--- SOURCE MATERIAL Enclosed Below ---

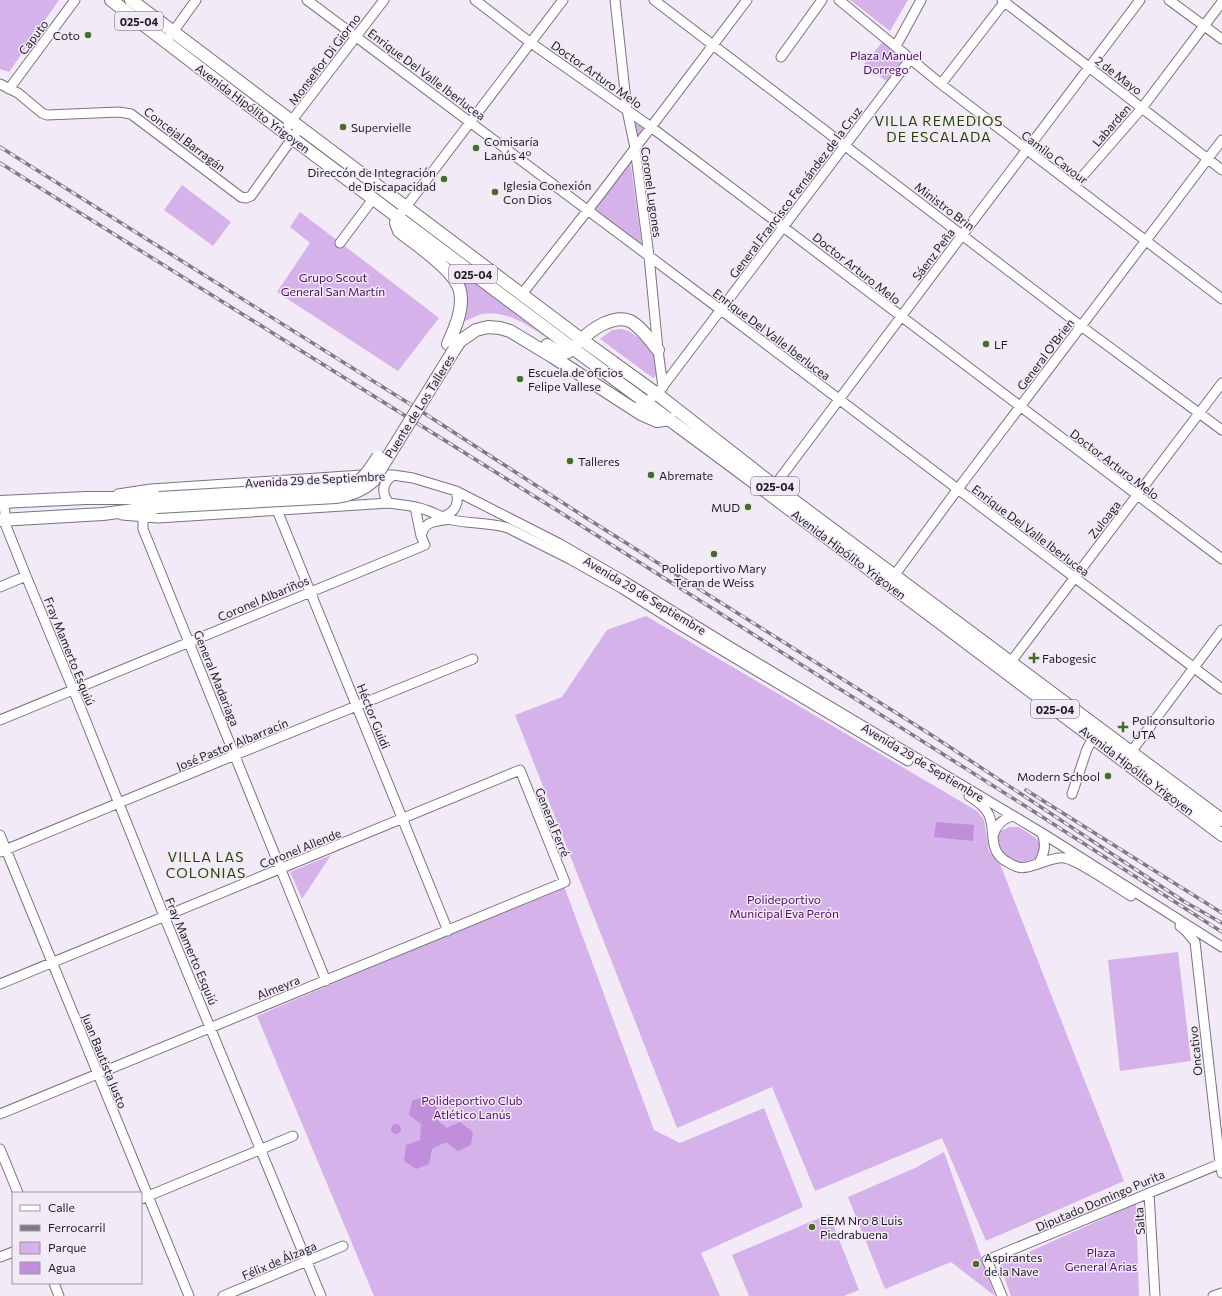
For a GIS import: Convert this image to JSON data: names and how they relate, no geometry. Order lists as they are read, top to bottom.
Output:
{
  "streets": {
    "main road": [
      "025-04",
      "Avenida Hipólito Yrigoyen",
      "Puente de Los Talleres",
      "Avenida 29 de Septiembre"
    ],
    "street": [
      "Caputo",
      "Monseñor Di Giorno",
      "Enrique Del Valle Iberlucea",
      "Doctor Arturo Melo",
      "2 de Mayo",
      "Labarden",
      "Concejal Barragán",
      "Camilo Cavour",
      "Coronel Lugones",
      "General Francisco Fernández de la Cruz",
      "Ministro Brin",
      "Sáenz Peña",
      "General O'Brien",
      "Zuloaga",
      "Coronel Albariños",
      "Fray Mamerto Esquiú",
      "General Madariaga",
      "Héctor Guidi",
      "José Pastor Albarracín",
      "General Ferré",
      "Coronel Allende",
      "Almeyra",
      "Oncativo",
      "Juan Bautista Justo",
      "Diputado Domingo Purita",
      "Salta",
      "Félix de Álzaga"
    ]
  },
  "crossings": [
    ["Caputo", "Concejal Barragán"],
    ["Monseñor Di Giorno", "Enrique Del Valle Iberlucea"],
    ["Monseñor Di Giorno", "Avenida Hipólito Yrigoyen"],
    ["Monseñor Di Giorno", "Concejal Barragán"],
    ["Enrique Del Valle Iberlucea", "Coronel Lugones"],
    ["Enrique Del Valle Iberlucea", "General Francisco Fernández de la Cruz"],
    ["Enrique Del Valle Iberlucea", "Sáenz Peña"],
    ["Enrique Del Valle Iberlucea", "General O'Brien"],
    ["Enrique Del Valle Iberlucea", "Zuloaga"],
    ["Doctor Arturo Melo", "Coronel Lugones"],
    ["Doctor Arturo Melo", "General Francisco Fernández de la Cruz"],
    ["Doctor Arturo Melo", "Sáenz Peña"],
    ["Doctor Arturo Melo", "General O'Brien"],
    ["Doctor Arturo Melo", "Zuloaga"],
    ["2 de Mayo", "Labarden"],
    ["2 de Mayo", "Sáenz Peña"],
    ["2 de Mayo", "General O'Brien"],
    ["Avenida Hipólito Yrigoyen", "Concejal Barragán"],
    ["Avenida Hipólito Yrigoyen", "Coronel Lugones"],
    ["Avenida Hipólito Yrigoyen", "General Francisco Fernández de la Cruz"],
    ["Avenida Hipólito Yrigoyen", "Sáenz Peña"],
    ["Avenida Hipólito Yrigoyen", "General O'Brien"],
    ["Avenida Hipólito Yrigoyen", "Puente de Los Talleres"],
    ["Avenida Hipólito Yrigoyen", "Zuloaga"],
    ["Labarden", "Camilo Cavour"],
    ["Camilo Cavour", "General Francisco Fernández de la Cruz"],
    ["Camilo Cavour", "Sáenz Peña"],
    ["Camilo Cavour", "General O'Brien"],
    ["Coronel Lugones", "General Francisco Fernández de la Cruz"],
    ["General Francisco Fernández de la Cruz", "Ministro Brin"],
    ["General Francisco Fernández de la Cruz", "Puente de Los Talleres"],
    ["Ministro Brin", "Sáenz Peña"],
    ["Ministro Brin", "General O'Brien"],
    ["Ministro Brin", "Zuloaga"],
    ["Puente de Los Talleres", "Avenida 29 de Septiembre"],
    ["Avenida 29 de Septiembre", "Fray Mamerto Esquiú"],
    ["Avenida 29 de Septiembre", "General Madariaga"],
    ["Avenida 29 de Septiembre", "Héctor Guidi"],
    ["Avenida 29 de Septiembre", "Oncativo"],
    ["Coronel Albariños", "Fray Mamerto Esquiú"],
    ["Coronel Albariños", "General Madariaga"],
    ["Coronel Albariños", "Héctor Guidi"],
    ["Fray Mamerto Esquiú", "José Pastor Albarracín"],
    ["Fray Mamerto Esquiú", "Coronel Allende"],
    ["Fray Mamerto Esquiú", "Almeyra"],
    ["Fray Mamerto Esquiú", "Félix de Álzaga"],
    ["General Madariaga", "José Pastor Albarracín"],
    ["General Madariaga", "Coronel Allende"],
    ["General Madariaga", "Almeyra"],
    ["Héctor Guidi", "José Pastor Albarracín"],
    ["Héctor Guidi", "Coronel Allende"],
    ["Héctor Guidi", "Almeyra"],
    ["José Pastor Albarracín", "Juan Bautista Justo"],
    ["General Ferré", "Coronel Allende"],
    ["General Ferré", "Almeyra"],
    ["Coronel Allende", "Juan Bautista Justo"],
    ["Almeyra", "Juan Bautista Justo"],
    ["Oncativo", "Diputado Domingo Purita"],
    ["Diputado Domingo Purita", "Salta"]
  ],
  "districts": ["VILLA REMEDIOS DE ESCALADA", "VILLA LAS COLONIAS"],
  "parks": [
    "Plaza Manuel Dorrego",
    "Grupo Scout General San Martín",
    "Polideportivo Municipal Eva Perón",
    "Polideportivo Club Atlético Lanús",
    "Plaza General Arias"
  ],
  "places": {
    "other": [
      "Coto",
      "Supervielle",
      "Comisaría Lanús 4°",
      "Direccón de Integración de Discapacidad",
      "Iglesia Conexión Con Dios",
      "LF",
      "Escuela de oficios Felipe Vallese",
      "Talleres",
      "Abremate",
      "MUD",
      "Polideportivo Mary Teran de Weiss",
      "Modern School",
      "EEM Nro 8 Luis Piedrabuena",
      "Aspirantes de la Nave"
    ],
    "health": ["Fabogesic", "Policonsultorio UTA"]
  },
  "legend": [
    "Calle",
    "Ferrocarril",
    "Parque",
    "Agua"
  ]
}
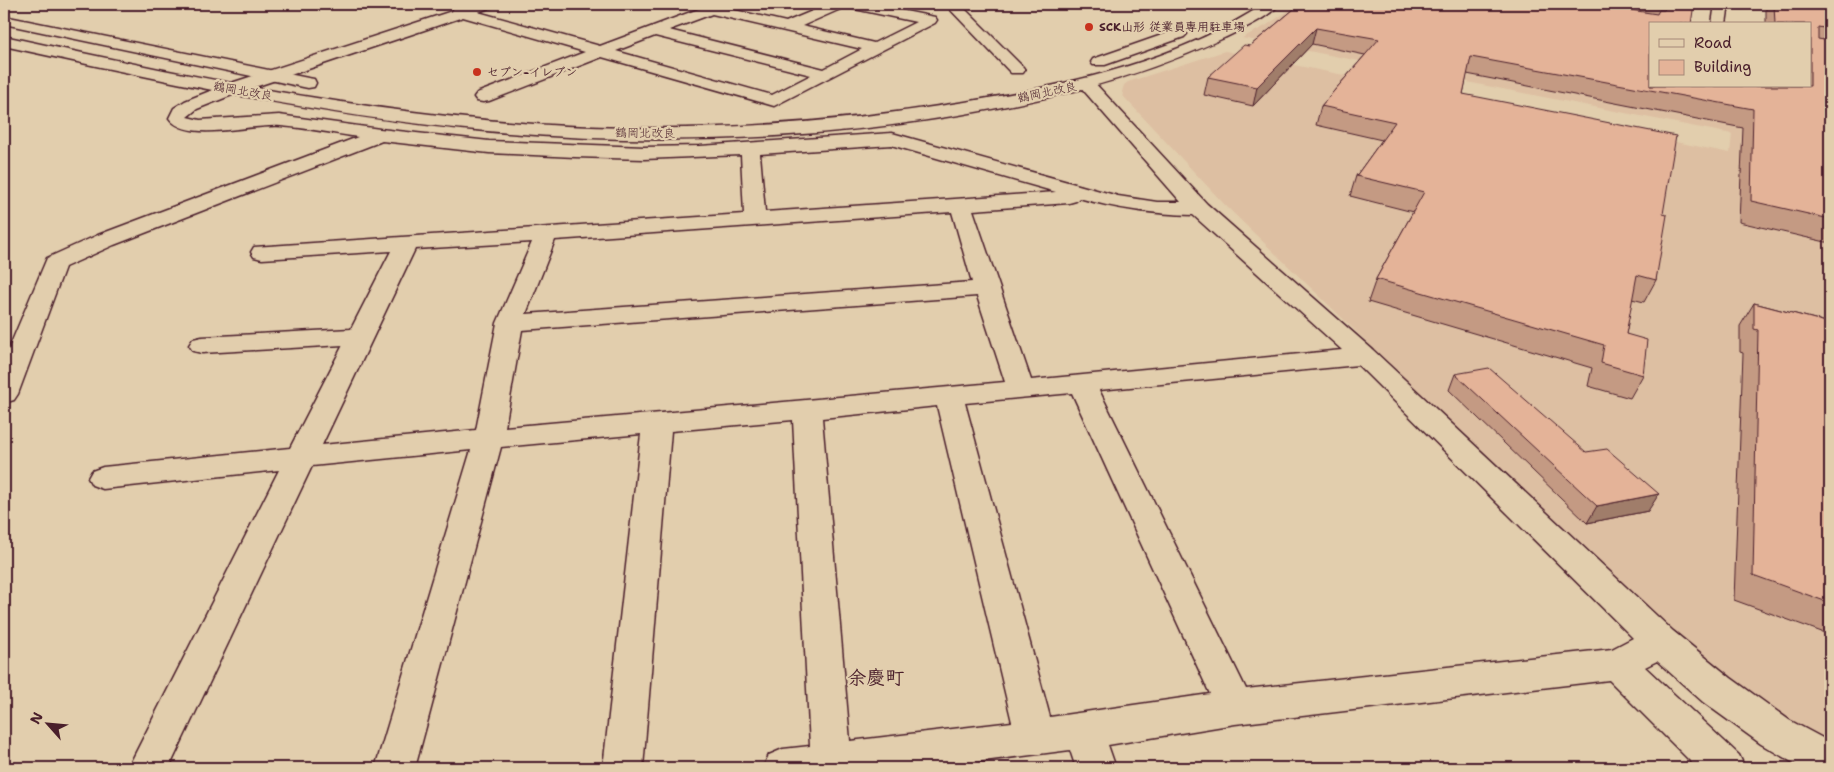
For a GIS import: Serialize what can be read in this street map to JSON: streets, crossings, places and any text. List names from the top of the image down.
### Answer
{
  "streets": {
    "main road": ["鶴岡北改良"]
  },
  "districts": ["余慶町"],
  "places": ["SCK山形 従業員専用駐車場", "セブン-イレブン"],
  "legend": ["Road", "Building"],
  "north": "top left"
}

--- End of Enclosed SOURCE MATERIAL ---

__WHAT TO WORK ON__: Everything in the material except the pictures should be output verbatim.

__RESPONSE AREA__:
For a GIS import: Convert this image to JSON data: names and how they relate, no geometry. Order lists as they are read, top to bottom.
Output:
{
  "streets": {
    "main road": [
      "025-04",
      "Avenida Hipólito Yrigoyen",
      "Puente de Los Talleres",
      "Avenida 29 de Septiembre"
    ],
    "street": [
      "Caputo",
      "Monseñor Di Giorno",
      "Enrique Del Valle Iberlucea",
      "Doctor Arturo Melo",
      "2 de Mayo",
      "Labarden",
      "Concejal Barragán",
      "Camilo Cavour",
      "Coronel Lugones",
      "General Francisco Fernández de la Cruz",
      "Ministro Brin",
      "Sáenz Peña",
      "General O'Brien",
      "Zuloaga",
      "Coronel Albariños",
      "Fray Mamerto Esquiú",
      "General Madariaga",
      "Héctor Guidi",
      "José Pastor Albarracín",
      "General Ferré",
      "Coronel Allende",
      "Almeyra",
      "Oncativo",
      "Juan Bautista Justo",
      "Diputado Domingo Purita",
      "Salta",
      "Félix de Álzaga"
    ]
  },
  "crossings": [
    ["Caputo", "Concejal Barragán"],
    ["Monseñor Di Giorno", "Enrique Del Valle Iberlucea"],
    ["Monseñor Di Giorno", "Avenida Hipólito Yrigoyen"],
    ["Monseñor Di Giorno", "Concejal Barragán"],
    ["Enrique Del Valle Iberlucea", "Coronel Lugones"],
    ["Enrique Del Valle Iberlucea", "General Francisco Fernández de la Cruz"],
    ["Enrique Del Valle Iberlucea", "Sáenz Peña"],
    ["Enrique Del Valle Iberlucea", "General O'Brien"],
    ["Enrique Del Valle Iberlucea", "Zuloaga"],
    ["Doctor Arturo Melo", "Coronel Lugones"],
    ["Doctor Arturo Melo", "General Francisco Fernández de la Cruz"],
    ["Doctor Arturo Melo", "Sáenz Peña"],
    ["Doctor Arturo Melo", "General O'Brien"],
    ["Doctor Arturo Melo", "Zuloaga"],
    ["2 de Mayo", "Labarden"],
    ["2 de Mayo", "Sáenz Peña"],
    ["2 de Mayo", "General O'Brien"],
    ["Avenida Hipólito Yrigoyen", "Concejal Barragán"],
    ["Avenida Hipólito Yrigoyen", "Coronel Lugones"],
    ["Avenida Hipólito Yrigoyen", "General Francisco Fernández de la Cruz"],
    ["Avenida Hipólito Yrigoyen", "Sáenz Peña"],
    ["Avenida Hipólito Yrigoyen", "General O'Brien"],
    ["Avenida Hipólito Yrigoyen", "Puente de Los Talleres"],
    ["Avenida Hipólito Yrigoyen", "Zuloaga"],
    ["Labarden", "Camilo Cavour"],
    ["Camilo Cavour", "General Francisco Fernández de la Cruz"],
    ["Camilo Cavour", "Sáenz Peña"],
    ["Camilo Cavour", "General O'Brien"],
    ["Coronel Lugones", "General Francisco Fernández de la Cruz"],
    ["General Francisco Fernández de la Cruz", "Ministro Brin"],
    ["General Francisco Fernández de la Cruz", "Puente de Los Talleres"],
    ["Ministro Brin", "Sáenz Peña"],
    ["Ministro Brin", "General O'Brien"],
    ["Ministro Brin", "Zuloaga"],
    ["Puente de Los Talleres", "Avenida 29 de Septiembre"],
    ["Avenida 29 de Septiembre", "Fray Mamerto Esquiú"],
    ["Avenida 29 de Septiembre", "General Madariaga"],
    ["Avenida 29 de Septiembre", "Héctor Guidi"],
    ["Avenida 29 de Septiembre", "Oncativo"],
    ["Coronel Albariños", "Fray Mamerto Esquiú"],
    ["Coronel Albariños", "General Madariaga"],
    ["Coronel Albariños", "Héctor Guidi"],
    ["Fray Mamerto Esquiú", "José Pastor Albarracín"],
    ["Fray Mamerto Esquiú", "Coronel Allende"],
    ["Fray Mamerto Esquiú", "Almeyra"],
    ["Fray Mamerto Esquiú", "Félix de Álzaga"],
    ["General Madariaga", "José Pastor Albarracín"],
    ["General Madariaga", "Coronel Allende"],
    ["General Madariaga", "Almeyra"],
    ["Héctor Guidi", "José Pastor Albarracín"],
    ["Héctor Guidi", "Coronel Allende"],
    ["Héctor Guidi", "Almeyra"],
    ["José Pastor Albarracín", "Juan Bautista Justo"],
    ["General Ferré", "Coronel Allende"],
    ["General Ferré", "Almeyra"],
    ["Coronel Allende", "Juan Bautista Justo"],
    ["Almeyra", "Juan Bautista Justo"],
    ["Oncativo", "Diputado Domingo Purita"],
    ["Diputado Domingo Purita", "Salta"]
  ],
  "districts": ["VILLA REMEDIOS DE ESCALADA", "VILLA LAS COLONIAS"],
  "parks": [
    "Plaza Manuel Dorrego",
    "Grupo Scout General San Martín",
    "Polideportivo Municipal Eva Perón",
    "Polideportivo Club Atlético Lanús",
    "Plaza General Arias"
  ],
  "places": {
    "other": [
      "Coto",
      "Supervielle",
      "Comisaría Lanús 4°",
      "Direccón de Integración de Discapacidad",
      "Iglesia Conexión Con Dios",
      "LF",
      "Escuela de oficios Felipe Vallese",
      "Talleres",
      "Abremate",
      "MUD",
      "Polideportivo Mary Teran de Weiss",
      "Modern School",
      "EEM Nro 8 Luis Piedrabuena",
      "Aspirantes de la Nave"
    ],
    "health": ["Fabogesic", "Policonsultorio UTA"]
  },
  "legend": [
    "Calle",
    "Ferrocarril",
    "Parque",
    "Agua"
  ]
}
For a GIS import: Serialize what can be read in this street map to JSON: streets, crossings, places and any text. List names from the top of the image down.
### Answer
{
  "streets": {
    "main road": ["鶴岡北改良"]
  },
  "districts": ["余慶町"],
  "places": ["SCK山形 従業員専用駐車場", "セブン-イレブン"],
  "legend": ["Road", "Building"],
  "north": "top left"
}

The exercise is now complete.